Ceftazidime-Avibactam Combination Therapy Compared to Ceftazidime-Avibactam Monotherapy for the Treatment of Severe Infections Due to Carbapenem-Resistant Pathogens: A Systematic Review and Network Meta-Analysis

Antibiotics 2020, 9(7), 388; https://doi.org/10.3390/antibiotics9070388
by Marco Fiore 1,*, Aniello Alfieri 1, Sveva Di Franco 1, Maria Caterina Pace 1, Vittorio Simeon 2, Giulia Ingoglia 3 and Andrea Cortegiani 3
Reviewer 1: Anonymous
Reviewer 2: Anonymous
Reviewer 3: Anonymous
Antibiotics 2020, 9(7), 388; https://doi.org/10.3390/antibiotics9070388
Submission received: 14 May 2020 / Revised: 3 July 2020 / Accepted: 6 July 2020 / Published: 7 July 2020
(This article belongs to the Special Issue Novel Targets and Mechanisms in Antimicrobial Drug Discovery)

Round 1

Reviewer 1 Report

The authors systematically reviewed CZA combination therapy with CZA monotherapy in the treatment of severe infections. The introduction is easy to understand and provides an aim for orientation. The methods / results are sufficiently described. The discussion embedded the results into a broader context.
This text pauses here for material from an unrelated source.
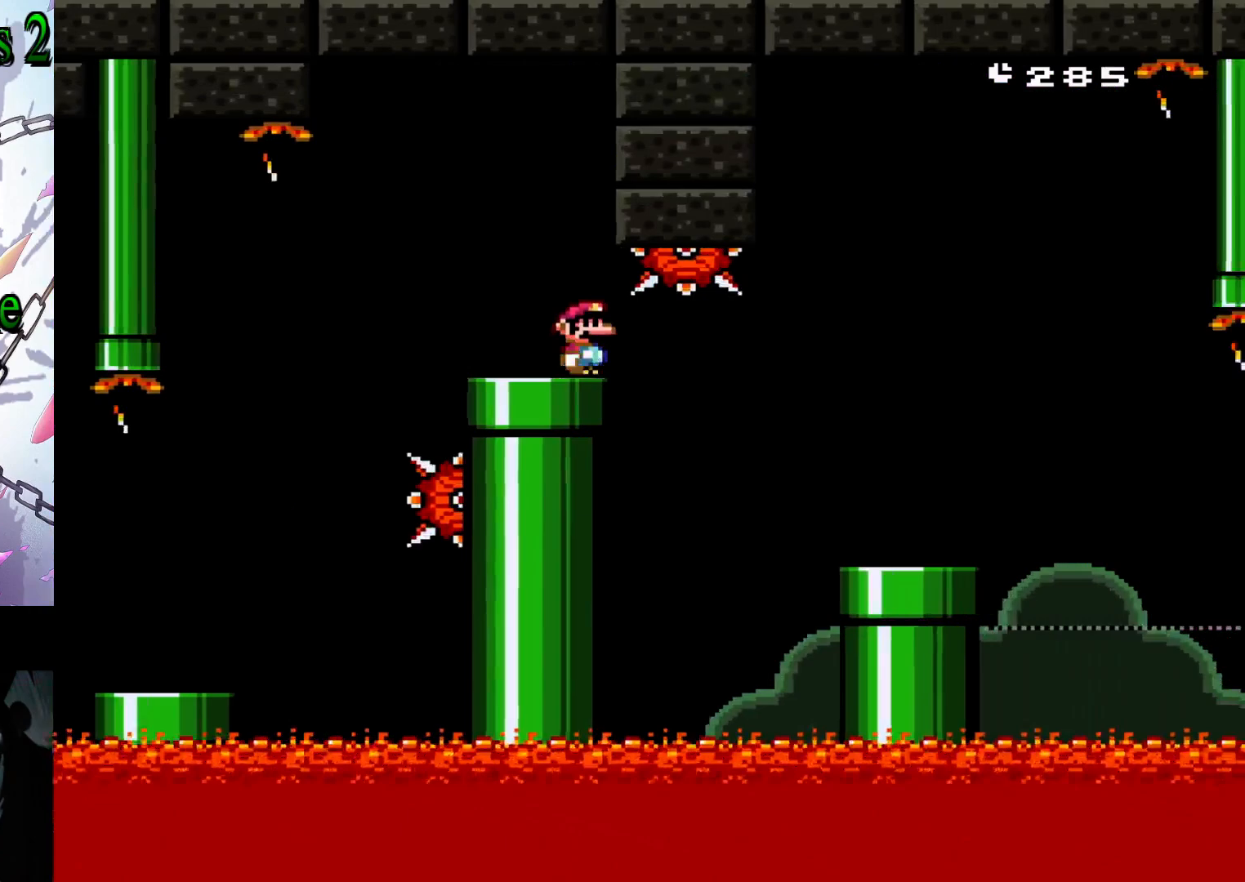
{"buttons": ["DPAD_RIGHT"], "events": [[350, "B", "up"], [383, "Y", "up"]]}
I found it interesting to read. The only issue I really missed was the fact that the analysis reports the mortality rate but at the same time it could also have reported moderate to severe adverse clinical effects which might be important to know.  

 

Author Response

Reviewer 1 Comments

Comment: The authors systematically reviewed CZA combination therapy with CZA monotherapy in the treatment of severe infections. The introduction is easy to understand and provides an aim for orientation. The methods / results are sufficiently described. The discussion embedded the results into a broader context. I found it interesting to read. The only issue I really missed was the fact that the analysis reports the mortality rate but at the same time it could also have reported moderate to severe adverse clinical effects which might be important to know.

 

Reply 1: We thank reviewer #1 for the comment, The protocol was prospectively registered in PROSPERO (CRD42019128927) on April 16, 2019 and we did not consider side effects of the relevant antibiotics among the review outcomes. We selected all-cause mortality as primary outcome because it is highly objective, accurate, and simple to measure, especially in case of low-quality evidence (lines 309-311).

Following your comment, we stated it in the discussion among the limitations of our systematic review (lines 323-324). Quote: “we did not consider the side effect of antibiotics among the outcomes”.

Reviewer 2 Report

My comments/suggestions are as follows:

General comments:

  1. A brief introduction about network meta analysis should be included in the introduction.
  2. Entire 'Discussion' section is riddled with grammatical and sentence construction errors. This section should be completely rewritten.
  3. Getting the manuscript proofread by a native English speaker or an editing professional is highly recommended.

 

Specific comments:

  • Line 89-91: Sentence meaning not clear. Consider splitting up the sentence into two.
  • Line 97-99: Do the authors mean Figure 1 as the PRISMA flow diagram? If so, please mention it.
  • Line 102-103: 'if were reported........analyze the longest one'. Consider reconstructing this sentence.
  • Line 103: The authors mention 'microbiologically evaluable' population. Does this mean the microbiologically none valuable patients (in other words culture negative) were excluded from the study. But table one does list in the 'Participants' section as 'confirmed or suspected' bacterial infection. Please be explicit about this in line 103, section 'Definition and outcome'.
  • Line 138-139: '1054 studies were excluded'. Based on what?
  • Line 140: '8 main reasons'. Please list the reasons in the main text as well, in addition to the figure. Alternately, point readers to Figure 1 after this sentence.
  • Line 141-142: This statement should come after the paragraph line 143-146. Right now, the inclusion criteria comes first and the explanation next. The correct flow of text should be the other way around.
  • Line 157-158: 'In all RCT.......same resistance profile'. Difficult to follow. Please reconstruct this sentence.
  • Line 247-248: No meaning is coming out of this line. The authors first mention the 'P-score for CZA combination therapy to be higher (0.7917) than CZA alone (0.6965)', and then say 'on the contrary was low for the combination therapy (0.0118)'. I could not understand what the authors are trying to convey.
  • Figure 2: Please provide a more detailed legend explaining the figure.
  • Table 3 and figure 3: Please expand 'BAT' as best antibiotic therapy in the table and figure legends.
  • Line 271: 'in 5 of 6 included studies it 30-day-mortality' should be 'in 5 of 6 included studies it was 30-day-mortality'.
  • Line 287-289: Meaning not clear. Please rewrite.
  • Line 290-297: Difficult to understand. Sentence constructions and flow of text needs to be thoroughly revised.

 

Author Response

Reviewer 2 Comments

Comment: A brief introduction about network meta analysis should be included in the introduction.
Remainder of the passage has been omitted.